Crunch time for China's robot startups as pandemic brings pain and opportunities
SHENZHEN, China (Reuters) - With glowing blue eyes and trusting feline features, a new robot cat by Chinese startup Elephant Robotics seems happily oblivious to the worries of CEO Joey Song as he shows it off at the company’s lab in Shenzhen.
Elephant Robotics’ main business is the automation of factory assembly lines but revenue has plunged by a third this year due to the coronavirus, leading the company to cut staff by a fifth.
“It’s tough,” said Song. “Before, we had more than 30 people.”
Due to the downturn, the firm is putting more energy into the robot cat project funded on Kickstarter in December. Readying its first large batch of 1,000 cats for sale, it hopes that as more consumers work from home, interest in pet robots will grow.
“If the industrial robots can’t sell right now, we just focus on other robots to lower the risks,” Song said.
Interest in robots has surged worldwide as the pandemic forces hospitals, manufacturing and services companies as well as governments to look afresh and with new urgency at ways to minimise human contact.
But in China, months ahead of many countries in reopening its economy and the world’s biggest market for industrial robots, new business seems largely limited to robots for warehouses and disinfecting. Most clients are now too spooked by the uncertain business climate to invest in expensive factory gear, industry executives say.
“Automation should be a way to fight virus consequences but on the other side if you want to invest, you need to know the market forecasts,” said Vincent Bury, managing director at equipment maker CNIM China. “Nobody has a crystal ball now.”
China’s industrial robot sales tumbled by a fifth in the first quarter from a year earlier, according to Shanghai-based consultancy Stieler Enterprise. It predicts second-quarter sales will likely decline 15%.

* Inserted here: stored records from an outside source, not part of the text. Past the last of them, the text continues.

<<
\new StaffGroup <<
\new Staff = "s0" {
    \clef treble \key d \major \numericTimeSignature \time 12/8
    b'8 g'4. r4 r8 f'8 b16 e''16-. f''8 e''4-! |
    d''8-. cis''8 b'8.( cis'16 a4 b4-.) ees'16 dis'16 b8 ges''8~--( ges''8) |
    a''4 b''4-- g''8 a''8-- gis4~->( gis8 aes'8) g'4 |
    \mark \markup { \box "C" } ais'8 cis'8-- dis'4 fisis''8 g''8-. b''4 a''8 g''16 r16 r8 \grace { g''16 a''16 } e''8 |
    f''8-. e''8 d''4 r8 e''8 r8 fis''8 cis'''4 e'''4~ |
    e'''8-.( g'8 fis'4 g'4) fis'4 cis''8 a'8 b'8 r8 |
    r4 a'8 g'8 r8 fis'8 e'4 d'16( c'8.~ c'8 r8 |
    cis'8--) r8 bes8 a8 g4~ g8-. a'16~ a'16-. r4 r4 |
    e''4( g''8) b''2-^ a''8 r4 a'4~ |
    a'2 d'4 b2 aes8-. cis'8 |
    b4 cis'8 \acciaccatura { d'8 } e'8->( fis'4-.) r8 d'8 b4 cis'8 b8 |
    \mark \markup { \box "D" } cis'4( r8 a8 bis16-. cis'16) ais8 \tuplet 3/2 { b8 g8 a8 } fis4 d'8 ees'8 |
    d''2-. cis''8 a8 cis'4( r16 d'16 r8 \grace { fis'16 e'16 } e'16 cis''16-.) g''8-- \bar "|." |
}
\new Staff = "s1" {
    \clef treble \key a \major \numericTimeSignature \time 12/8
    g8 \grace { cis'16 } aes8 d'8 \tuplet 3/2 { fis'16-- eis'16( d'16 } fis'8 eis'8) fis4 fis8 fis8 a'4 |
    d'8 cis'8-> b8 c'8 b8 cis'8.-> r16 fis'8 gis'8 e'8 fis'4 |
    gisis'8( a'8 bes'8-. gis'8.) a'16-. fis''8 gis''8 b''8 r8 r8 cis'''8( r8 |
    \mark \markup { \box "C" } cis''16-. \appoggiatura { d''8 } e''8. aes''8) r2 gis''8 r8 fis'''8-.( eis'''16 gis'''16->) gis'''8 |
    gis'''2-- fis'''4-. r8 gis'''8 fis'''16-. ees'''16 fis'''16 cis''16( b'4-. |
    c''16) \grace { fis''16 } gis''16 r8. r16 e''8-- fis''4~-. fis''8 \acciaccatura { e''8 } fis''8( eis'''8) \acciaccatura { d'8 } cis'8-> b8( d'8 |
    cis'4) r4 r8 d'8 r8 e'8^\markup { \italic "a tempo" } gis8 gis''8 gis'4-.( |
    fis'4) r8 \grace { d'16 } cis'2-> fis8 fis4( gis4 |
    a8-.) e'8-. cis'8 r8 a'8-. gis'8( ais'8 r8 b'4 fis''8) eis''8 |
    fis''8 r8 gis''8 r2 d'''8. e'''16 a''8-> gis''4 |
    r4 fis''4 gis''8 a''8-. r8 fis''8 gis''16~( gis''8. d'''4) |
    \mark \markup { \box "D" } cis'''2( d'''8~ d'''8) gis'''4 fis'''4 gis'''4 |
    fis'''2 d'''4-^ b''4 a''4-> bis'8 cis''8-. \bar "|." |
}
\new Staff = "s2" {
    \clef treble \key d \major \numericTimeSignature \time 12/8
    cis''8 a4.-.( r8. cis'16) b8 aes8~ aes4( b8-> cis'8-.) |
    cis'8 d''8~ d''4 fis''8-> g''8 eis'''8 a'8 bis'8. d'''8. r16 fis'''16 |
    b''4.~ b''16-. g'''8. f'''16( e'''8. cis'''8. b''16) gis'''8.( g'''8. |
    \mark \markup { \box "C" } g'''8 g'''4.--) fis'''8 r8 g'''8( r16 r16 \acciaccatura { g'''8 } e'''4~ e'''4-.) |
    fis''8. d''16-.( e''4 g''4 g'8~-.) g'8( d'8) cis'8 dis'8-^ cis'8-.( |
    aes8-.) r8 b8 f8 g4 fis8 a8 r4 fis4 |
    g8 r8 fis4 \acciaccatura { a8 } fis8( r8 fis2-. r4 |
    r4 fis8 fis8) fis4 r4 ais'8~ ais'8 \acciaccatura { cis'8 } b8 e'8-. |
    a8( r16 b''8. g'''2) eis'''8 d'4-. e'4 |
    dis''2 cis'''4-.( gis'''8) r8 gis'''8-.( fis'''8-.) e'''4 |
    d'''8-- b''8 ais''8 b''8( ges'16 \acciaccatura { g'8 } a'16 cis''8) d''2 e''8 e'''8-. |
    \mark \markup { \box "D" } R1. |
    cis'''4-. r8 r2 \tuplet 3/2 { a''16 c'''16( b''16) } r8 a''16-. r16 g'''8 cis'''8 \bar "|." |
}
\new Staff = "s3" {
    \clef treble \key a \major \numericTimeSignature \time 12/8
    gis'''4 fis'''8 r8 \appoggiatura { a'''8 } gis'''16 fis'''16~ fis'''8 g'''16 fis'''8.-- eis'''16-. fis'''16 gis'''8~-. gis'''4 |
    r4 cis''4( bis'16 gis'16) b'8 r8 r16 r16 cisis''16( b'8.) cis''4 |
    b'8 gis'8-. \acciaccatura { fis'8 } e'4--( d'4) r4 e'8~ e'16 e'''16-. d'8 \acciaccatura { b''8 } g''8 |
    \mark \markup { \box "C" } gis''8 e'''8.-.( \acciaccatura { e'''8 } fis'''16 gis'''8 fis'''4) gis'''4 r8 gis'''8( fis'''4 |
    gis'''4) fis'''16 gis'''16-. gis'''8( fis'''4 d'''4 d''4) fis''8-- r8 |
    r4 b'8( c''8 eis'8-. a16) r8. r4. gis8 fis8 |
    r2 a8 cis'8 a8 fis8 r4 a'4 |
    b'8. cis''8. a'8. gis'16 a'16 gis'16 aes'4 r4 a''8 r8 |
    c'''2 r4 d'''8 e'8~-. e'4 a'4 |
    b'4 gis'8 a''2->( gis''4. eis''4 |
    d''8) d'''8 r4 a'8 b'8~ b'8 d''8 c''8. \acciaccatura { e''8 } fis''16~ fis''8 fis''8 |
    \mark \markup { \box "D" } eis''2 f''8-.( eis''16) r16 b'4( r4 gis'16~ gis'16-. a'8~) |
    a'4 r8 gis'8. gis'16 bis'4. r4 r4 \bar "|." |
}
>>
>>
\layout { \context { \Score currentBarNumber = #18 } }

While the pain is being felt widely, major players in China such as Switzerland’s ABB (ABBN.S), Japan’s Yaskawa Electric Corp (6506.T) and Germany’s Kuka AG (KU2G.DE) are expected to weather the storm.

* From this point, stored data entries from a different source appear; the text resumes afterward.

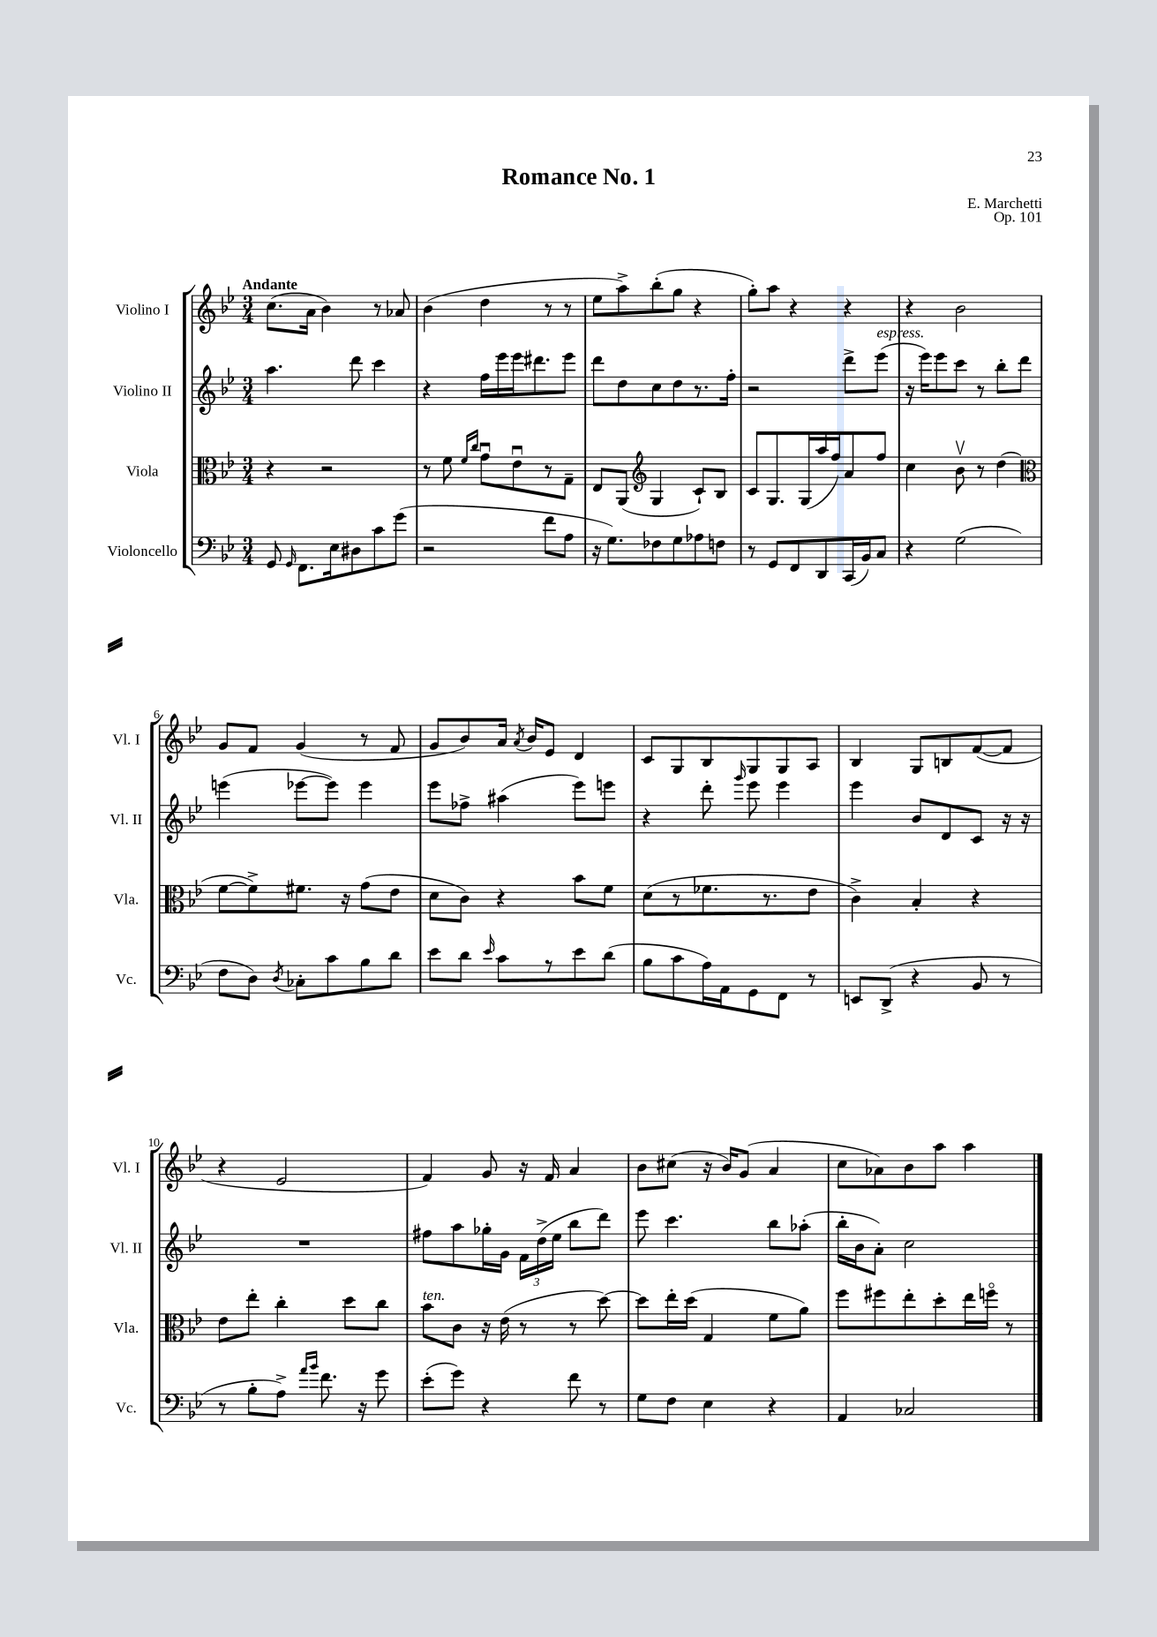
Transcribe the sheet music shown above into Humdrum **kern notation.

**kern	**kern	**kern	**kern
*staff4	*staff3	*staff2	*staff1
*clefF4	*clefC3	*clefG2	*clefG2
*k[b-e-]	*k[b-e-]	*k[b-e-]	*k[b-e-]
*M3/4	*M3/4	*M3/4	*M3/4
8GG/	4r	4.aa\	(8.cc\L
16qqGG/	.	.	.
8.FF\L	.	.	.
.	.	.	16a\Jk
.	2r	.	4b-\)
16E-\k	.	.	.
8D#\	.	8ddd\	.
8c\	.	4ccc\	8r
(8g\J	.	.	8a-/
=	=	=	=
2r	8r	4r	(4b-\
.	8f\	.	.
.	16qqf/LL	.	.
.	16qqcc/JJ	.	.
.	8gu\L	16ff\LL	4dd\
.	.	16eee-\	.
.	8e-u\	16eee-\J	.
.	.	8.ddd#\	.
8f\L	8r	.	8r
8A\J	8G~\J	8eee-\J	8r
=	=	=	=
16r	8E-/L	8ddd\L	8ee-\L
8.G\L)	.	.	.
.	(8AA/J	8dd\	8aa^\)
*	*clefG2	*	*
8F-\	4G/	8cc\	(8bb-'\
8G\	.	8dd\	8gg\J
8A-\	8c`/L)	8.r	4r
8F\J	8B-/J	.	.
.	.	16ff'\Jk	.
=	=	=	=
8r	8c/L	2r	8gg'\L)
8GG/L	8.G/	.	8aa\J
8FF/	.	.	4r
.	(16G/L	.	.
8DD/	16aa/	.	.
.	16ff/J)	.	.
(16CC/L	8a/	8ddd^\L	4r
16BB-/J)	.	.	.
8C/J	8ff/J	(8eee-\J	.
=	=	=	=
4r	4cc\	16r	4r
.	.	16eee-\LK)	.
.	.	8eee-\	.
(2G\	8b-v\	8ccc\J	2b-\
.	8r	8r	.
.	(4dd\	8bb-'\L	.
.	.	8ddd\J	.
=	=	=	=
*	*clefC3	*	*
8F\L	[8f\L	(4eee\	8g/L
8D\J)	8f^\])	.	8f/J
8qD/	.	.	.
8C-'\L	8.f#\J	[8eee-\L	(4g/
8c\	.	8eee-\]J)	.
.	16r	.	.
8B-\	(8g\L	4eee-\	8r
8d\J	8e-\J	.	8f/
=	=	=	=
8e-\L	8d\L	8eee-\L	8g/L
8d\J	8c\J)	8ff-^\J	8b-/)
16qqe-/	.	.	.
8c\L	4r	(4aa#\	16a/Jk
.	.	.	8qa/
.	.	.	16b-/LK
8r	.	.	8e-/J
8e-\	8b-\L	8eee-\L)	4d/
(8d\J	8f\J	8eee\J	.
=	=	=	=
8B-\L	(8d\L	4r	8c/L
8c\	8r	.	8G/
16A\L)	8.f-\	8ddd'\	8B-/
16AA\J	.	.	.
.	.	16qqggg/	.
8GG\	.	8eee-\	8G/
.	8.r	.	.
8FF\J	.	4eee-\	8G/
8r	8e-\J	.	8A/J
=	=	=	=
8EE/L	4c^\)	4eee-\	4B-/
(8DD^/J	.	.	.
4r	4B-'/	8b-/L	8G/L
.	.	8d/	8B/
8BB-/	4r	8c/J	([8f/
8r	.	16r	8f/]J
.	.	16r	.
=	=	=	=
8r	8e-\L	2.r	4r
8B-'\L	8ee-'\J	.	.
8A^\J)	4cc'\	.	2e-/
16qqa/LL	.	.	.
16qqb-/JJ	.	.	.
8.f\	.	.	.
.	8dd\L	.	.
16r	.	.	.
8g\	8cc\J	.	.
=	=	=	=
(8e-'\L	8b-\L	8ff#\L	4f/)
8g\J)	8c\J	8aa\	.
4r	16r	16gg-'\L	8g/
.	(16e-\	16g\JJ	.
.	8r	24f\LL	16r
.	.	(24dd^\	.
.	.	.	16f/
.	.	24ee-\JJ	.
8f\	8r	8bb-\L	4a/
8r	[8dd\)	8ddd\J)	.
=	=	=	=
8G\L	8dd\]L	8eee-\	8b-\L
8F\J	16ee-'\L	4.ccc\	(8cc#\J
.	(16dd\JJ	.	.
4E-\	4G/	.	16r
.	.	.	16b-/LK)
.	.	.	(8g/J
4r	8f\L	8bb-\L	4a/
.	8a\J)	(8aa-'\J	.
=	=	=	=
4AA/	8ff\L	16bb-'\LL	8cc\L
.	.	16b-\J	.
.	8ff#\	8a'\J)	8a-\)
2C-/	8ee-'\	2cc\	8b-\
.	8dd'\	.	8aa\J
.	16ee-\L	.	4aa\
.	16ffo\JJ	.	.
.	8r	.	.
==	==	==	==
*-	*-	*-	*-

But for domestic robotic startups that have hitched their prospects to a broad shift within Chinese manufacturing to more automated factory lines, the rest of this year could be make or break. Access to fresh funding is tight as venture capitalists wait to see which firms will survive the immediate downturn.
“We’d love to wait for another one or two months (before investing) to see how they’ve recovered, whether it’s going to get back to normal,” said the vice president of an investment firm with several interests in China’s robotics industry.

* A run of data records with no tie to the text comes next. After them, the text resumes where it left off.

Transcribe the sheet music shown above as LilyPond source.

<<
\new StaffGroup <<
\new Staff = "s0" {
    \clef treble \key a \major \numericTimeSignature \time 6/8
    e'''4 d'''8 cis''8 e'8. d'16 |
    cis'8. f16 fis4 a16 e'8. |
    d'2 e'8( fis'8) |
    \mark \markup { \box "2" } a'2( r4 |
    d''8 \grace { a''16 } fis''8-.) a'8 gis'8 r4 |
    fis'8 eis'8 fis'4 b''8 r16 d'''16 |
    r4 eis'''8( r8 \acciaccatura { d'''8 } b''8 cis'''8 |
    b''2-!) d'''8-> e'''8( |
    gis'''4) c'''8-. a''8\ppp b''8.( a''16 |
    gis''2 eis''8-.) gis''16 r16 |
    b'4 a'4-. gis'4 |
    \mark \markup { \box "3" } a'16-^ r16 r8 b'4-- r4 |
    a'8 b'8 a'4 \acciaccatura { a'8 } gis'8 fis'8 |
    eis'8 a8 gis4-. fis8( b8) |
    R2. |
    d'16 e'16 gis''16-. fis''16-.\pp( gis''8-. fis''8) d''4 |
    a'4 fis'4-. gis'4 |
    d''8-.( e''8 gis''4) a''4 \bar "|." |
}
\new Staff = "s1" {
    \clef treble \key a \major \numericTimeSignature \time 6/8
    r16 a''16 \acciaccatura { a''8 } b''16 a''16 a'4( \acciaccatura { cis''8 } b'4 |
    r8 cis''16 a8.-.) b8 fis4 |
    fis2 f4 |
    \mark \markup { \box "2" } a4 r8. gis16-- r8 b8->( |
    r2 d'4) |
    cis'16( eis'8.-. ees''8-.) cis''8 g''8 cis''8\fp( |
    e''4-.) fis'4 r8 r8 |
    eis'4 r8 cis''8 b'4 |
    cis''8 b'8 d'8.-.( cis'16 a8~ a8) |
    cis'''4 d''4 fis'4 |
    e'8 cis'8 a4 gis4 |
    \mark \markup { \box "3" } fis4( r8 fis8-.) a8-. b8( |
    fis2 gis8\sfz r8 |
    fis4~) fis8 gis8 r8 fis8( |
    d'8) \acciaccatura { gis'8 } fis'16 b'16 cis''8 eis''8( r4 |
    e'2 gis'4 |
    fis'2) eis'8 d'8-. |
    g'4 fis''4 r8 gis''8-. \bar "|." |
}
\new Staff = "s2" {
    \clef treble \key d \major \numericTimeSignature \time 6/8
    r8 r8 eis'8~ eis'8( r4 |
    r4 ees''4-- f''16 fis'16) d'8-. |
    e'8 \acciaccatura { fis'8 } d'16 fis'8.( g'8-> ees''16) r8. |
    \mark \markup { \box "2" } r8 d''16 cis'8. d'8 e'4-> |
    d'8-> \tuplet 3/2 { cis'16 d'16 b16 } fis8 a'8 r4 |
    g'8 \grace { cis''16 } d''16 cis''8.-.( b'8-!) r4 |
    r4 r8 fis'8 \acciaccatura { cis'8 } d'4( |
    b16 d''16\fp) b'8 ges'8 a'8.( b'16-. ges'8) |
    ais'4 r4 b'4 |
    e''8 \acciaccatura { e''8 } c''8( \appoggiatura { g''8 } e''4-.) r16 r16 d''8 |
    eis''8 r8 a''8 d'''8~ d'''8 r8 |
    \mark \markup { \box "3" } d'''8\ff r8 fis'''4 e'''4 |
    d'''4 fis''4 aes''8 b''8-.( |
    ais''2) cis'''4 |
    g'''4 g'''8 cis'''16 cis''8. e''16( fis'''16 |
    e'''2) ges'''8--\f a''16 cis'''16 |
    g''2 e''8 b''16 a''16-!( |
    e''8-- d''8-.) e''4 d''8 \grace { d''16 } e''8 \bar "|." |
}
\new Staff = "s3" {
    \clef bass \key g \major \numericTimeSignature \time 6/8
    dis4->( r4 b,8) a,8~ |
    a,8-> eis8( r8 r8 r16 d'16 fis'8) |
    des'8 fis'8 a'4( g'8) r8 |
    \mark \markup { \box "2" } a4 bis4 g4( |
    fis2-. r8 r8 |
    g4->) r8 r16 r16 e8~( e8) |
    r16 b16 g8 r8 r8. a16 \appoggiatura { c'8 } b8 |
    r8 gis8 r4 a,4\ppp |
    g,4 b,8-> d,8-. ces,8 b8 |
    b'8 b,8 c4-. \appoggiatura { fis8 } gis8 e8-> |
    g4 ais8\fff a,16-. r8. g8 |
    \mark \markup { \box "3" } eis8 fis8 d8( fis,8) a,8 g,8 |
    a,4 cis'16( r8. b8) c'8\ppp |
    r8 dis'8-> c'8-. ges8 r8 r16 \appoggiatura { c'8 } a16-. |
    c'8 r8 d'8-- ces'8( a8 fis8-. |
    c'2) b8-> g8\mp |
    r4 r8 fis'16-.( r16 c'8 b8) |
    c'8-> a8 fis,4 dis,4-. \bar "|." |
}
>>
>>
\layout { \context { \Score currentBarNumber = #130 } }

He declined to be identified to protect business relationships.
FINGERS CROSSED
For startups that either specialise in or have managed to pivot to cleaning or warehouse-related robots, prospects have become brighter after more than a month of lockdown disrupted China’s supply chains and made fulfilling orders tricky.
“We’re struggling, luckily struggling,” said Lawrence Han, chief technology officer at Triooo, a maker of industrial cleaning robots backed by Taiwan’s Foxconn (2317.TW) and based in the high-tech hub of Shenzhen. “I think our product was delayed by almost three months.”
Triooo is working to clear a backlog of orders and hopes to eventually sell in Western markets where its robots, used in places like hospitals and airports, are more cost effective due to higher labour costs there.
Beijing-based Geek+, a maker of robots that transport and stack goods in warehouses, opened its San Diego office in February just as supply chains in China ground to a halt. After three months of uncertainty, it suddenly saw demand soar as the spread of the virus spurred consumers to shift most of their shopping online, said Mark Messina, chief operating officer of Geek+ Americas.
At Youibot, which specialises in robots for power stations and furnaces, the outbreak prompted the company to develop a robot that can patrol public spaces, scanning body temperatures and emitting a virus-killing ultraviolet light when people are not around.
The Shenzhen-based startup has found buyers in Italy, Singapore and Turkey, while the American Institute of Minimally Invasive Surgery is also trialling a batch.
“This product’s biggest value to us is that it gives us experience deploying robots overseas and provides us with different ways for our business to develop,” said Youibot CEO Cody Zhang.